#### Instruction 1:
Repeat the listing that follows the KVM discussion line for line, leaving out the pictures.

#### Reading passage:

'''

Userspace has to already know, since otherwise things don't work today,
so I think we can omit this.

> >
> >>+
> >>+4.109 KVM_ARM_SET_PHYS_SHIFT
> >>+
> >>+Capability: KVM_CAP_ARM_CONFIG_PHYS_SHIFT
> >>+Architectures: arm64
> >>+Type: vm ioctl
> >>+Parameters: __u32 (in)
> >>+Returns: 0 on success, a negative value on error
> >>+
> >>+This ioctl is used to set the maximum physical address size for
> >>+the VM. The value is Log2(Maximum_Physical_Address). The value can only
> >>+be increased from the existing setting. The value cannot be changed
> >>+after the stage-2 page tables are allocated and will return an error.
> >>+
> >
> >Is there a way for userspace to discover what the underlying hardware
> >can actually support, beyond trial-and-error on this ioctl?
> 
> Unfortunately, there is none. We don't expose ID_AA64MMFR0 via mrs emulation.
> 

We should probably think about that.  Perhaps it could be tied to the
return value of KVM_CAP_ARM_CONFIG_PHYS_SHIFT ?

> >>+static inline int kvm_reconfig_stage2(struct kvm *kvm, u32 phys_shift)

'''

#### Instruction 2:
Reproduce the part of the KVM discussion above between "We should probably" and "kvm *kvm, u32 phys_shift)", inclusive, word for word.

#### The data:
'''

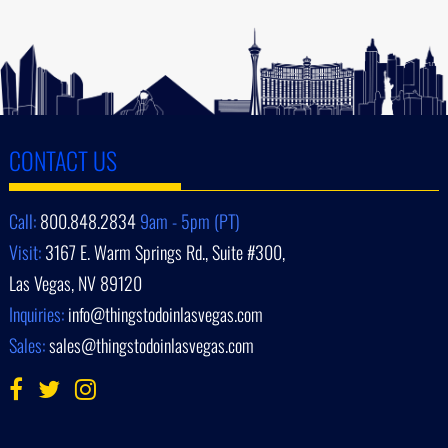
CONTACT US
Call:
800.848.2834
9am - 5pm (PT)
Visit:
3167 E. Warm Springs Rd., Suite #300,
Las Vegas, NV 89120
Inquiries:
info@thingstodoinlasvegas.com
Sales:
sales@thingstodoinlasvegas.com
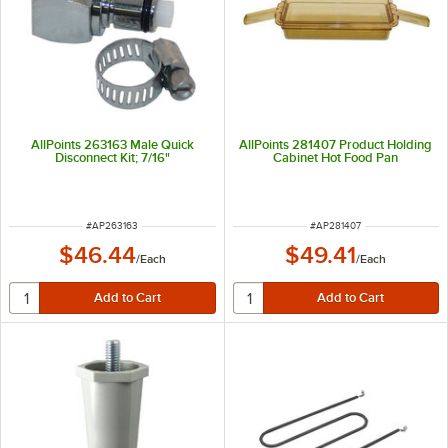
AllPoints 263163 Male Quick
AllPoints 281407 Product Holding
Disconnect Kit; 7/16"
Cabinet Hot Food Pan
ITEM NUMBER
ITEM NUMBER
#
AP263163
#
AP281407
$46.44
$49.41
/
Each
/
Each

'''

#### Task output 1:
CONTACT US
Call:
800.848.2834
9am - 5pm (PT)
Visit:
3167 E. Warm Springs Rd., Suite #300,
Las Vegas, NV 89120
Inquiries:
info@thingstodoinlasvegas.com
Sales:
sales@thingstodoinlasvegas.com
AllPoints 263163 Male Quick
AllPoints 281407 Product Holding
Disconnect Kit; 7/16"
Cabinet Hot Food Pan
ITEM NUMBER
ITEM NUMBER
#
AP263163
#
AP281407
$46.44
$49.41
/
Each
/
Each

#### Task output 2:
We should probably think about that.  Perhaps it could be tied to the
return value of KVM_CAP_ARM_CONFIG_PHYS_SHIFT ?

> >>+static inline int kvm_reconfig_stage2(struct kvm *kvm, u32 phys_shift)